### DOCUMENT TEXT

Documentation
Search…
IoT Node
The IoT Node board includes the most common peripheral components for IoT solutions plus a stackable expansion header for your favorite communication module. Add stackable adapter boards to provide additional functionality. The IoT Node board is designed to fit a hinged waterproof enclosure.
Sentient Things IoT Node shown with optional batteries and SD card
The IoT Node is general purpose and may be used for wide range of IoT applications ranging from environmental monitoring to industrial control.
Features
Some of the most important features of the IoT Node include
- Multiple power options including mains, solar, and battery. Battery options include Li-poly and AA.
- Power regulation and management for peripherals and external devices like sensors. Switched 3.3V and 5V regulators.
- Non-volatile FRAM and micro-SD card memory for keeping track of state and for data logging.
- A real-time-clock for time keeping and for scheduled power control of the communication module and peripherals.
- A watch dog timer for reliability.
- Pluggable expansion headers for communication modules and for adapter boards.
- Header compatibility with the popular Adafruit Feather boards enabling the use of a wide range of peripherals and communication modules including the new Particle Wi-Fi, cellular, and mesh modules.
- Input and Output connectors using RJ-45 sockets with standard pinouts for easy connection of sensors and actuators.
- Low power capability with communication modules operating in sleep mode.
- A rugged watertight enclosure.
Block Diagram
Communications Modules
The Adafruit Feather and new Feather-based Particle cellular, Wi-Fi, and mesh modules may be plugged directly into the IoT Node header. Making the communication module a separate plug in provides significantly flexibility and enables the use of the latest and greatest communication module in a market that is changing very rapidly.
IoT Node with the Particle Argon plugged into the Adafruit Feather compatible header
Some commonly available Feather compatible communication boards include the Particle Wi-Fi, cellular (Boron LTE CAT-M1 and 2G/3G), and mesh,
and the Adafruit series of Wi-Fi and cellular Feather boards including the Adafruit ESP32 Feather Board,
Feather M0 WiFi, Feather 32u4 FONA, STM32F205 with Cypress WICED WiFi, and the Feather 32u4 RFM96 LoRa among others.
Other communications modules can be added using custom adapter boards such as the Particle Photon or Electron to Feather adapter board shown below.
Particle Photon-or-Electron to Feather adapter board
Power Supply Options
The IoT Node has multiple power options including three AA batteries and/or 6V solar or 5V micro USB charging a 4.2V Li-poly battery. The IoT Node includes a TPS2113 power multiplexer that switches automatically between the Li-poly battery and three AA batteries. The IoT Node charges the Li-poly battery from solar or mains power using a CN3065 charger. Power can be switched to the FBAT or the FBUS pin on the header.

### INFORMATION PROVIDED
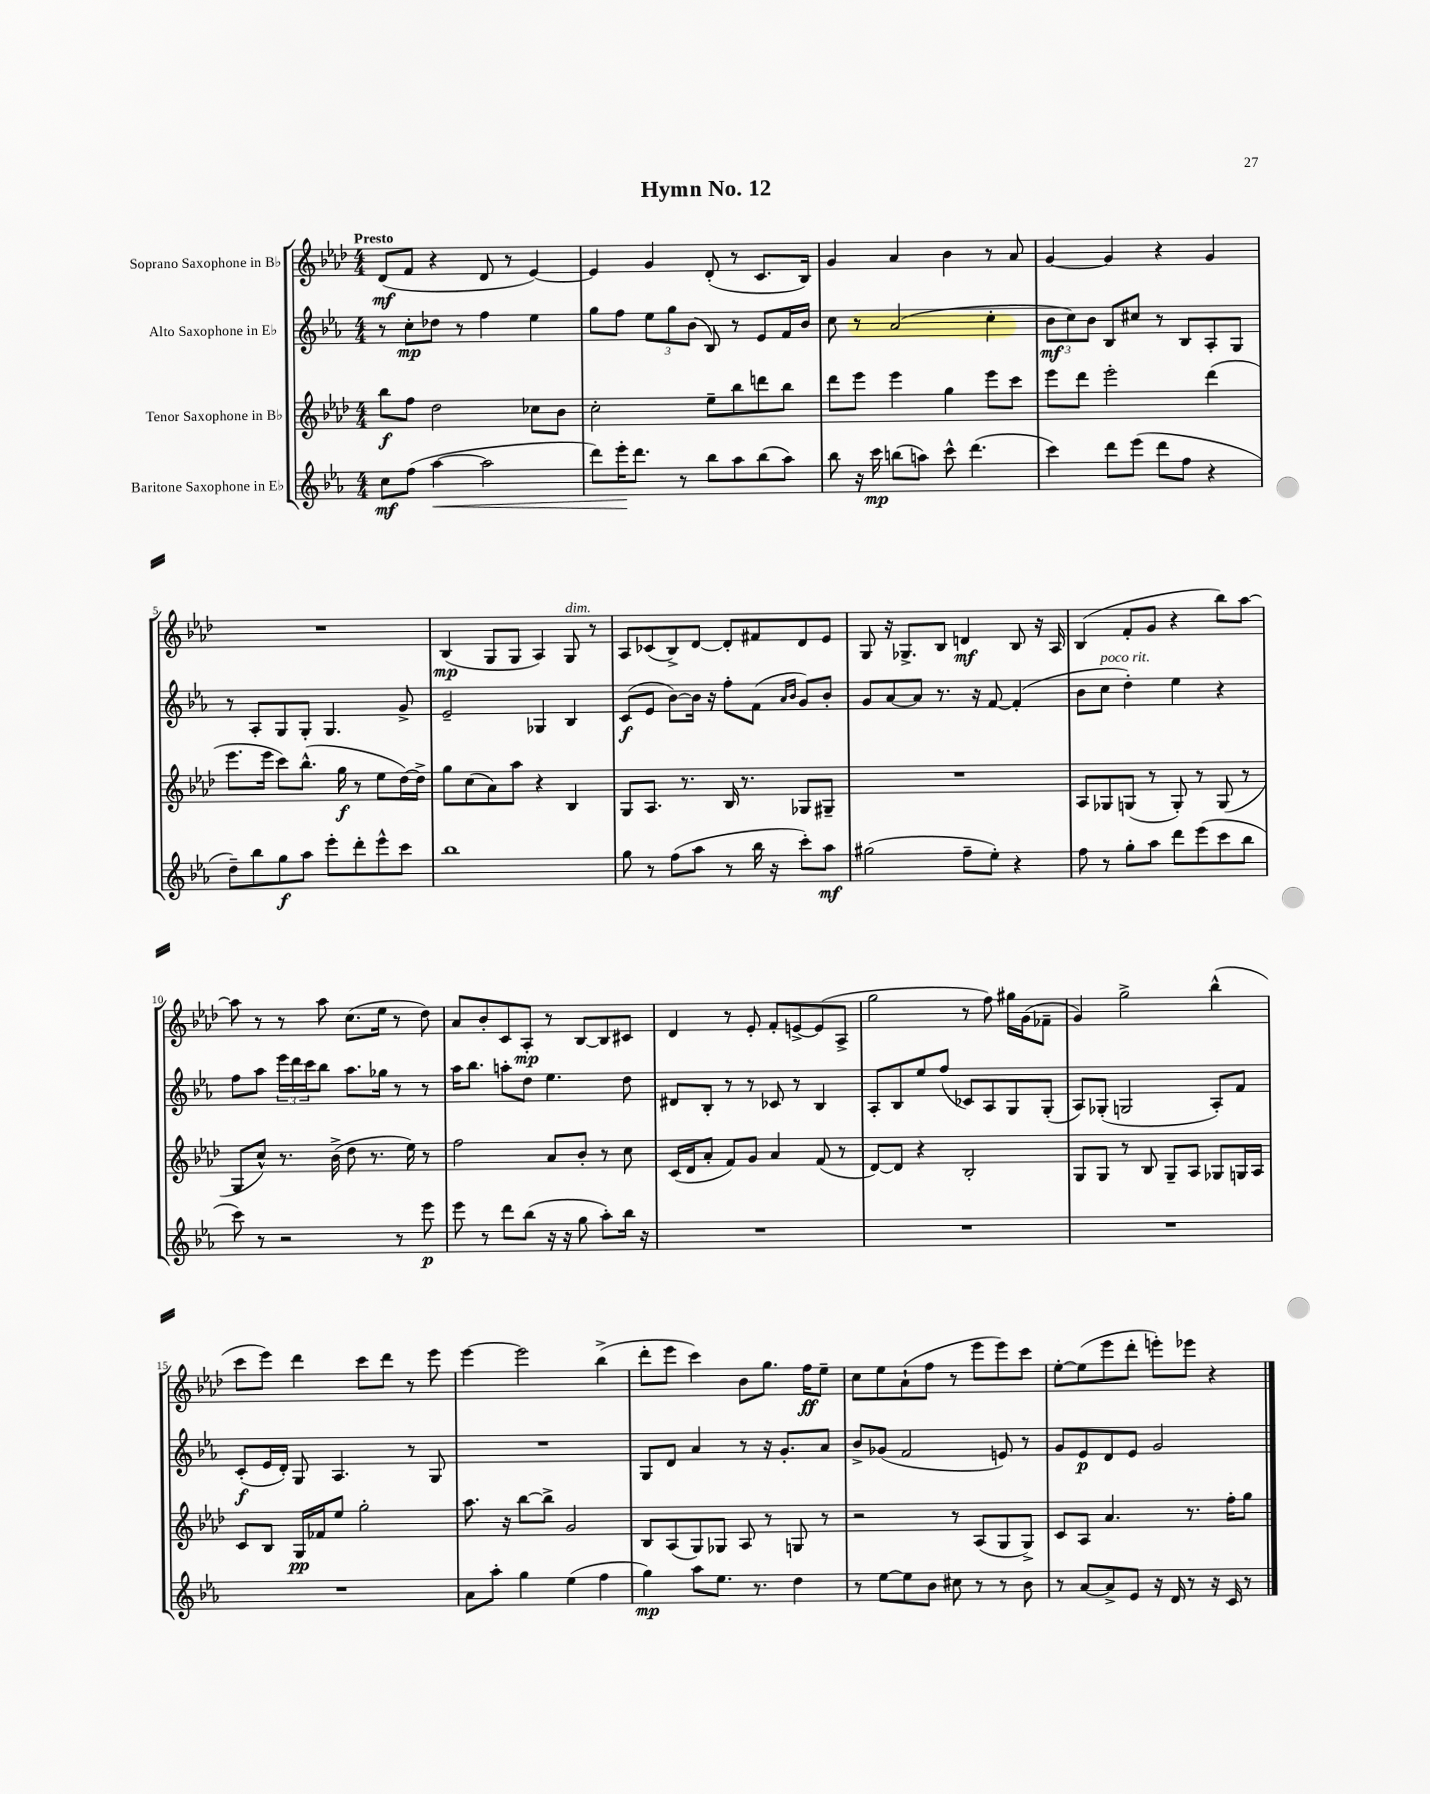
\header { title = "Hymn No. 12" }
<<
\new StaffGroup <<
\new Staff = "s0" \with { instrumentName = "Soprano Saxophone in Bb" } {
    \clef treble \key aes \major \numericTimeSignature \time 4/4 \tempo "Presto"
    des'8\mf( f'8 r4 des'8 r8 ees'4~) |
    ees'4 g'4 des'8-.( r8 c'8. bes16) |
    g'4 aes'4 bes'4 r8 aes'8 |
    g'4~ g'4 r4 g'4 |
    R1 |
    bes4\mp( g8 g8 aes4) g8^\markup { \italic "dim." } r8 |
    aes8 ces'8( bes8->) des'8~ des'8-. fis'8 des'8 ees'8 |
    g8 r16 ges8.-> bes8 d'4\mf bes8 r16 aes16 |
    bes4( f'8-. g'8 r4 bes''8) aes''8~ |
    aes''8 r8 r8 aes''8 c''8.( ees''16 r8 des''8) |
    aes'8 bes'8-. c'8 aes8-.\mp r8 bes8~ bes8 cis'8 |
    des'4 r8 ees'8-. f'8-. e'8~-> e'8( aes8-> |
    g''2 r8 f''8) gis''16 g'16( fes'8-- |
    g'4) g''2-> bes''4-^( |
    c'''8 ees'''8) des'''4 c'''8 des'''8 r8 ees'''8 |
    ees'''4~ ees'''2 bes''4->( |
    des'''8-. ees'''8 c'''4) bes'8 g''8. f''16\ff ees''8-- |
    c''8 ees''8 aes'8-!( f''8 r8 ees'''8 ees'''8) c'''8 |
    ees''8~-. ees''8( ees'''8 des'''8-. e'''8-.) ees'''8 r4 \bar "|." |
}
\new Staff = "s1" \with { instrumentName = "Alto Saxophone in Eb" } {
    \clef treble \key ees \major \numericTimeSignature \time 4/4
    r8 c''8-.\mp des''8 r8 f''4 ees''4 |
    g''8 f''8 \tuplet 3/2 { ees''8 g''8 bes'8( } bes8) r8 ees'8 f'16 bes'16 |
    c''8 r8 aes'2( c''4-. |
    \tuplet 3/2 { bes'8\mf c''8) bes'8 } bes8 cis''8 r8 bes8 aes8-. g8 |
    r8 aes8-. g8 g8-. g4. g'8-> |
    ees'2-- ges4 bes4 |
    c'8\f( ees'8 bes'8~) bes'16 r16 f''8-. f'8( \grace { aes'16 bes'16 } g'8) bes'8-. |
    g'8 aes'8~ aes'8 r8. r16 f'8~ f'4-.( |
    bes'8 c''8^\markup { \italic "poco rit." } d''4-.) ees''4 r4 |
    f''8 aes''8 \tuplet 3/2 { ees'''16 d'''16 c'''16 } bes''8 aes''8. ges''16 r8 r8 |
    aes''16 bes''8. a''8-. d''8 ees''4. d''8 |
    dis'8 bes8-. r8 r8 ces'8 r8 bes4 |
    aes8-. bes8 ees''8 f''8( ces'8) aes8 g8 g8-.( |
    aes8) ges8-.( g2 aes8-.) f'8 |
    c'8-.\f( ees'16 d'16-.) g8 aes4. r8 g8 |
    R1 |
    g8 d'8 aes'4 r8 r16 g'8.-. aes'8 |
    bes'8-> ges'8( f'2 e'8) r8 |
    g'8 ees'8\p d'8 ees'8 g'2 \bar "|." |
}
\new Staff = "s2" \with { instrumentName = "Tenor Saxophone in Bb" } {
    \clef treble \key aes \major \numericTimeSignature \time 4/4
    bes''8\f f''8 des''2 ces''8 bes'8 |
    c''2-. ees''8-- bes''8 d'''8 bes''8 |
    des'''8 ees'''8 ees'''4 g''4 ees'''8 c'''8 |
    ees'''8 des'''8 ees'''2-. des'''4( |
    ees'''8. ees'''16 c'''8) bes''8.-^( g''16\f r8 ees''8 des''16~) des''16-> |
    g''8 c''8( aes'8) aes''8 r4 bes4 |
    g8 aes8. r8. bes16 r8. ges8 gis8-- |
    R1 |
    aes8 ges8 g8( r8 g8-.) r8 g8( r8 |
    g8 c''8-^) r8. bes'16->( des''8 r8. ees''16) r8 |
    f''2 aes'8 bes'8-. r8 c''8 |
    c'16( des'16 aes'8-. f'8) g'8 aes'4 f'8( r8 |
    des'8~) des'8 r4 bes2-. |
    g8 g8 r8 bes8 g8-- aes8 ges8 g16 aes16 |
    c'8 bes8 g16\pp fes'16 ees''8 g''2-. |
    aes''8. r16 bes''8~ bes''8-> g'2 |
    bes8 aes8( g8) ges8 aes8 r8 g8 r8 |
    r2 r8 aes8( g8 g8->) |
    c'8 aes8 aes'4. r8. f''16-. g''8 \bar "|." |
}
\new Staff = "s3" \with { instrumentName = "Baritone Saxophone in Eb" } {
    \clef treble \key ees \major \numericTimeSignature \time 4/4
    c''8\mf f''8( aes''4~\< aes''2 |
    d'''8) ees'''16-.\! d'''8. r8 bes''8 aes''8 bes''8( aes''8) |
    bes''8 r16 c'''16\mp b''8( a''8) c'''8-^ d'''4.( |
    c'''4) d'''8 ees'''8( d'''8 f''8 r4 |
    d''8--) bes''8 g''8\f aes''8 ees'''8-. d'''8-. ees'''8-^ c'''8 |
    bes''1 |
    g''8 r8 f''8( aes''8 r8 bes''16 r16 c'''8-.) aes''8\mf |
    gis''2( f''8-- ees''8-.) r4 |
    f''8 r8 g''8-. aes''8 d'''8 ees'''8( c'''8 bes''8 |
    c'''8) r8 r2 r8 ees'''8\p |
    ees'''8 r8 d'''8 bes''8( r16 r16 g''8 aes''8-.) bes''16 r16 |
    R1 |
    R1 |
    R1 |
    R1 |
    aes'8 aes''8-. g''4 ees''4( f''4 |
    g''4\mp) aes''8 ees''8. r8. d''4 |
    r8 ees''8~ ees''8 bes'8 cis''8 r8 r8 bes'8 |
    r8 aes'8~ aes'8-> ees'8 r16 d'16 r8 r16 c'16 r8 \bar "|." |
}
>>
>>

### TASK GOAL
From the IoT Node documentation above, pull out everything from "- Pluggable expansion" down to "changing very rapidly.", copied word for word.

### EXERCISE ANSWER
- Pluggable expansion headers for communication modules and for adapter boards.
- Header compatibility with the popular Adafruit Feather boards enabling the use of a wide range of peripherals and communication modules including the new Particle Wi-Fi, cellular, and mesh modules.
- Input and Output connectors using RJ-45 sockets with standard pinouts for easy connection of sensors and actuators.
- Low power capability with communication modules operating in sleep mode.
- A rugged watertight enclosure.
Block Diagram
Communications Modules
The Adafruit Feather and new Feather-based Particle cellular, Wi-Fi, and mesh modules may be plugged directly into the IoT Node header. Making the communication module a separate plug in provides significantly flexibility and enables the use of the latest and greatest communication module in a market that is changing very rapidly.